Ich komme aus der Pharmaindustrie. 2,5 Milliarden Menschen sind so arm, die können sich Medikamente gar nicht leisten. Und jetzt sind wir in dem Bereich der Soll-Dimension. Ich bin nicht gesetzlich verpflichtet, die Preise zu differenzieren, sodass die Medikamente, die ich in Europa zu hohen Marktpreisen verkaufe, in armen Ländern auch erschwinglich sind – aber ich kann es tun, indem ich etwa ein Malariamedikament zu Selbstkosten an die Weltgesundheitsorganisation liefere. Und: Wir können in bestimmten Situationen auch Medikamente verschenken.

Gibt es dafür denn konkrete Beispiele?

Wir haben mit kostenlosen Medikamenten in den letzten Jahren 4 Millionen Leprakranke geheilt. Wir haben die Produkte. Wir können es uns leisten. Also machen wir es. Punktum.

Ist ein Unternehmen für alles verantwortlich, was in seinem Umfeld passiert?

Um den Volksmund zu paraphrasieren: Was ich nicht weiß, macht mich ganz heiß – ich will es wissen, damit ich nicht überrascht werden kann. Natürlich, wenn ich in Indien unternehmerisch tätig bin und Briefpapier einkaufe, kann ich nicht ausschließen, dass ganz am Ende der Produktionskette, bei den Holzfällern, Zwangsarbeit stattfindet. Aber bei wesentlichen Kooperationspartnern muss ich es ausschließen können.
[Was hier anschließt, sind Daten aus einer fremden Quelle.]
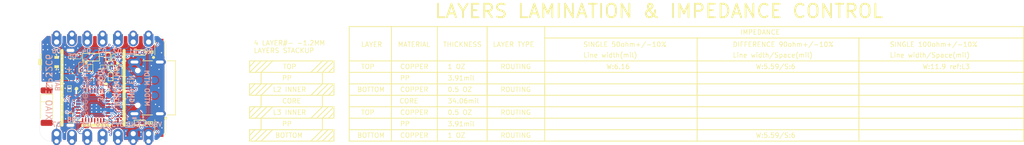
<source format=kicad_pcb>
(kicad_pcb
	(version 20240108)
	(generator "pcbnew")
	(generator_version "8.0")
	(general
		(thickness 1.6)
		(legacy_teardrops no)
	)
	(paper "A4")
	(layers
		(0 "F.Cu" signal)
		(1 "In1.Cu" signal)
		(2 "In2.Cu" signal)
		(31 "B.Cu" signal)
		(32 "B.Adhes" user "B.Adhesive")
		(33 "F.Adhes" user "F.Adhesive")
		(34 "B.Paste" user)
		(35 "F.Paste" user)
		(36 "B.SilkS" user "B.Silkscreen")
		(37 "F.SilkS" user "F.Silkscreen")
		(38 "B.Mask" user)
		(39 "F.Mask" user)
		(40 "Dwgs.User" user "User.Drawings")
		(41 "Cmts.User" user "User.Comments")
		(42 "Eco1.User" user "User.Eco1")
		(43 "Eco2.User" user "User.Eco2")
		(44 "Edge.Cuts" user)
		(45 "Margin" user)
		(46 "B.CrtYd" user "B.Courtyard")
		(47 "F.CrtYd" user "F.Courtyard")
		(48 "B.Fab" user)
		(49 "F.Fab" user)
		(50 "User.1" user)
		(51 "User.2" user)
		(52 "User.3" user)
		(53 "User.4" user)
		(54 "User.5" user)
		(55 "User.6" user)
		(56 "User.7" user)
		(57 "User.8" user)
		(58 "User.9" user)
	)
	(setup
		(stackup
			(layer "F.SilkS"
				(type "Top Silk Screen")
			)
			(layer "F.Paste"
				(type "Top Solder Paste")
			)
			(layer "F.Mask"
				(type "Top Solder Mask")
				(thickness 0.01)
			)
			(layer "F.Cu"
				(type "copper")
				(thickness 0.035)
			)
			(layer "dielectric 1"
				(type "prepreg")
				(thickness 0.1)
				(material "FR4")
				(epsilon_r 4.5)
				(loss_tangent 0.02)
			)
			(layer "In1.Cu"
				(type "copper")
				(thickness 0.035)
			)
			(layer "dielectric 2"
				(type "core")
				(thickness 1.24)
				(material "FR4")
				(epsilon_r 4.5)
				(loss_tangent 0.02)
			)
			(layer "In2.Cu"
				(type "copper")
				(thickness 0.035)
			)
			(layer "dielectric 3"
				(type "prepreg")
				(thickness 0.1)
				(material "FR4")
				(epsilon_r 4.5)
				(loss_tangent 0.02)
			)
			(layer "B.Cu"
				(type "copper")
				(thickness 0.035)
			)
			(layer "B.Mask"
				(type "Bottom Solder Mask")
				(thickness 0.01)
			)
			(layer "B.Paste"
				(type "Bottom Solder Paste")
			)
			(layer "B.SilkS"
				(type "Bottom Silk Screen")
			)
			(copper_finish "None")
			(dielectric_constraints no)
		)
		(pad_to_mask_clearance 0)
		(allow_soldermask_bridges_in_footprints no)
		(pcbplotparams
			(layerselection 0x0000020_7ffffff8)
			(plot_on_all_layers_selection 0x0061020_00000000)
			(disableapertmacros no)
			(usegerberextensions no)
			(usegerberattributes yes)
			(usegerberadvancedattributes yes)
			(creategerberjobfile yes)
			(dashed_line_dash_ratio 12.000000)
			(dashed_line_gap_ratio 3.000000)
			(svgprecision 4)
			(plotframeref no)
			(viasonmask no)
			(mode 1)
			(useauxorigin no)
			(hpglpennumber 1)
			(hpglpenspeed 20)
			(hpglpendiameter 15.000000)
			(pdf_front_fp_property_popups yes)
			(pdf_back_fp_property_popups yes)
			(dxfpolygonmode yes)
			(dxfimperialunits yes)
			(dxfusepcbnewfont yes)
			(psnegative no)
			(psa4output no)
			(plotreference yes)
			(plotvalue no)
			(plotfptext yes)
			(plotinvisibletext no)
			(sketchpadsonfab no)
			(subtractmaskfromsilk no)
			(outputformat 4)
			(mirror no)
			(drillshape 0)
			(scaleselection 1)
			(outputdirectory "./")
		)
	)
	(net 0 "")
	(net 1 "unconnected-(ANT1-Pad2)")
	(net 2 "Net-(ANT2-D)")
	(net 3 "GND")
	(net 4 "+5V")
	(net 5 "VBUS")
	(net 6 "+3V3")
	(net 7 "ESP_USB_DN")
	(net 8 "ESP_USB_DP")
	(net 9 "VBAT")
	(net 10 "Net-(X1-X2)")
	(net 11 "Net-(U4-XTAL_N)")
	(net 12 "Net-(U4-VDDA3P3_1)")
	(net 13 "GPIO14")
	(net 14 "EN")
	(net 15 "BOOT")
	(net 16 "Net-(ANT1-Pad1)")
	(net 17 "Net-(U4-ANT)")
	(net 18 "Net-(C25-Pad1)")
	(net 19 "Net-(CHG1-+)")
	(net 20 "Net-(CHG1--)")
	(net 21 "Net-(Q2-G)")
	(net 22 "Net-(D4-+)")
	(net 23 "GPIO15")
	(net 24 "Net-(Q1-G)")
	(net 25 "Net-(USB1-A5{slash}CC1)")
	(net 26 "Net-(USB1-B5{slash}CC2)")
	(net 27 "/03 Power/USB_DN")
	(net 28 "/03 Power/USB_DP")
	(net 29 "Net-(U3-IREF)")
	(net 30 "Net-(U4-XWAL_P)")
	(net 31 "/04 ESP32 C6/GPIO8")
	(net 32 "Net-(U4-U0TXD)")
	(net 33 "D6{slash}TX")
	(net 34 "Net-(U4-SDIO_CLK)")
	(net 35 "GPIO19{slash}SDIO_CLK")
	(net 36 "Net-(U5-RF1)")
	(net 37 "Net-(Q3-D)")
	(net 38 "GPIO3{slash}ADC1_CH3")
	(net 39 "GPIO4{slash}MTMS")
	(net 40 "GPIO5{slash}MTDI")
	(net 41 "GPIO6{slash}MTCK")
	(net 42 "GPIO7{slash}MTDO")
	(net 43 "GPIO0{slash}XTAL_32K_P{slash}ADC1_CH0")
	(net 44 "GPIO1{slash}XTAL_32K_N{slash}ADC1_CH1")
	(net 45 "GPIO2{slash}ADC1_CH2")
	(net 46 "GPIO23{slash}SDIO_D3")
	(net 47 "GPIO22{slash}SDIO_D2")
	(net 48 "GPIO21{slash}SDIO_D1")
	(net 49 "D7{slash}RX")
	(net 50 "GPIO20{slash}SDIO_D0")
	(net 51 "GPIO18{slash}SDIO_CMD")
	(net 52 "unconnected-(USB1-A8{slash}SBU1-PadA8)")
	(net 53 "unconnected-(USB1-B8{slash}SBU2-PadB8)")
	(net 54 "Net-(U5-RF2)")
	(net 55 "Net-(U1-SW)")
	(net 56 "Net-(U1-MODE)")
	(footprint "Capacitor:C0201" (layer "F.Cu") (at 102.66 72.11 180))
	(footprint "Misc:ANT2P-5.2x2x1.1MM" (layer "F.Cu") (at 99.1362 76 -90))
	(footprint "Capacitor:C0402" (layer "F.Cu") (at 104.84 69.46 90))
	(footprint "Switch:SW4-SMD-2.8-2.6X1.6X0.53MM" (layer "F.Cu") (at 117.856 79.4512 -90))
	(footprint "Resistor:R0201" (layer "F.Cu") (at 106.61 71.2216 90))
	(footprint "Inductor:L0201" (layer "F.Cu") (at 99.88 71.38))
	(footprint "Switch:SW4-SMD-2.8-2.6X1.6X0.53MM" (layer "F.Cu") (at 117.856 66.294 90))
	(footprint "Resistor:R0201" (layer "F.Cu") (at 111.05 72.525 180))
	(footprint "Capacitor:C0201" (layer "F.Cu") (at 104.68 72.03 90))
	(footprint "Resistor:R0201" (layer "F.Cu") (at 110.3148 76.58))
	(footprint "Inductor:L0201" (layer "F.Cu") (at 103.12 68.87 -90))
	(footprint "Capacitor:C0201" (layer "F.Cu") (at 111.18 68.8 180))
	(footprint "Capacitor:C0201" (layer "F.Cu") (at 103.13 74.73 -90))
	(footprint "Crystal:X4-SMD-1.6X1.2MM" (layer "F.Cu") (at 107.8364 71.5772 90))
	(footprint "Resistor:R0201" (layer "F.Cu") (at 110.3148 75.5534))
	(footprint "Resistor:R0201" (layer "F.Cu") (at 111.2012 78.56 180))
	(footprint "Resistor:R0201" (layer "F.Cu") (at 111.075 73.175 180))
	(footprint "Diode:LED-0402" (layer "F.Cu") (at 114.5286 67.0052 180))
	(footprint "Resistor:R0201" (layer "F.Cu") (at 111.2012 71.1454 180))
	(footprint "Capacitor:C0201" (layer "F.Cu") (at 110.3148 76.0614))
	(footprint "Capacitor:C0201" (layer "F.Cu") (at 110.19 68.75 180))
	(footprint "Resistor:R0201" (layer "F.Cu") (at 109.19 68.75 180))
	(footprint "Resistor:R0201" (layer "F.Cu") (at 111.19 68.28 180))
	(footprint "Inductor:L0201" (layer "F.Cu") (at 103.83 72.23 180))
	(footprint "Capacitor:C0402" (layer "F.Cu") (at 103.07 77.84 -90))
	(footprint "Diode:LED-0402" (layer "F.Cu") (at 114.5286 78.6892 180))
	(footprint "Mosfet:PMOS_1.0X0.6X0.35MM" (layer "F.Cu") (at 102.91 73.01))
	(footprint "Capacitor:C0201" (layer "F.Cu") (at 110.07 72.525 180))
	(footprint "Capacitor:C0201" (layer "F.Cu") (at 106.5944 72.353 90))
	(footprint "Diode:DFN1006-2L" (layer "F.Cu") (at 109.728 71.0946 -90))
	(footprint "Resistor:R0201" (layer "F.Cu") (at 104.2 71.05 -90))
	(footprint "Mosfet:PMOS_1.0X0.6X0.35MM" (layer "F.Cu") (at 108.5342 69.3928 -90))
	(footprint "Capacitor:C0201" (layer "F.Cu") (at 110.07 73.175 180))
	(footprint "Ic:BGA6-0.35-0.745X10.95X0.4MM" (layer "F.Cu") (at 106.37 69.58))
	(footprint "Inductor:L0201" (layer "F.Cu") (at 103.63 74.73 90))
	(footprint "Resistor:R0201" (layer "F.Cu") (at 111.17 67.27 180))
	(footprint "Capacitor:C0402"
		(layer "F.Cu")
		(uuid "879d1de4-7d74-4388-8bac-1f586357e235")
		(at 104.0008 67.6656 180)
		(descr "<b>0402<b><p>")
		(property "Reference" "C4"
			(at 0.0208 -0.0444 
... [2599806 chars truncated]
</source>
Ist Kinderarbeit immer schlimm? Man könnte doch auch argumentieren: Besser Kinderarbeit als Verhungern oder Kinderprostitution.

Prinzipiell sollte ein multinationales Unternehmen keine Kinder beschäftigen – aber generell sind im Umgang mit Kinderarbeit kreative Lösungen gefragt, keine Schwarz-Weiß-Ansätze. Zunächst muss man zwischen Child Work, Child Labour und Child Exploitation unterscheiden. Child Work, wenn Kinder mitarbeiten, etwa am Bauernhof ihrer Eltern, ist nicht problematisch – das sind leichte Arbeiten, sie kollidieren nicht mit der Ausbildung und der Spielzeit, und das tun Kinder auch bei uns. Child Labour heißt, man nutzt Kinder für Erwachsenenarbeit, zahlt ihnen aber nur einen Bruchteil des Lohnes und sie haben keine Freizeit, keine Zeit für Schule. Und Child-Exploitation ist ganz schlimm, darüber brauchen wir gar nicht reden. Diese Zielkonflikte gibt es im mittleren Bereich der Child Labour. In Bangladesch hat man Kinder aus Textilfabriken entlassen, um internationale Standards zu erfüllen. Ein Jahr später hat eine Studie gezeigt: 70 Prozent der Kinder haben auf schlechteren Stellen mit weniger Lohn gearbeitet, 10 Prozent der Mädchen arbeiteten als Prostituierte und die anderen saßen zu Hause.

Was ist in einem solchen Fall die intelligente Lösung?

Die Jeansfirma Levy-Strauß kam zu dem Schluss: wenn wir alle Kinder einfach entlassen, arbeiten die letztlich aus Armutszwängen in dreckigeren, gefährlicheren Fabriken. Die Company hat darum Schulen nahe den Fabriken gebaut und Kindern einen Anreiz gegeben, ihre Ausbildung abzuschließen. Das hat die Produktionskosten der Firma um etwa zwei Prozent erhöht. Verantwortliches Handeln ist absolut nicht teuer.

Was hat ein Unternehmen eigentlich davon, wenn es sich ethisch verhält? Okay, es bekommt keine Probleme in der Öffentlichkeit. Und sonst?

Ich kann keinem Unternehmen versprechen, dass es höhere Gewinne einfährt, wenn es sich ethisch verhält. Wenn es so einfach wäre, dann wäre alle Welt moralisch. Aber: Ethisches Handeln reduziert das Risiko. Es ist wie mit einer Versicherung. Sagen Sie, die Feuerversicherung rentiert sich nicht, wenn es nicht brennt? Auch im Falle ethischen Handelns ist der Return of Investment schwer zu bestimmen. Und es ist auch schwer zu berechnen, welche Einkünfte der gute Ruf gebracht hat, den ein faires Unternehmen hat. Aber eines ist klar: Wenn ich auf Gütermärkten erfolgreich sein will, muss ich auch auf den Meinungsmärkten erfolgreich sein.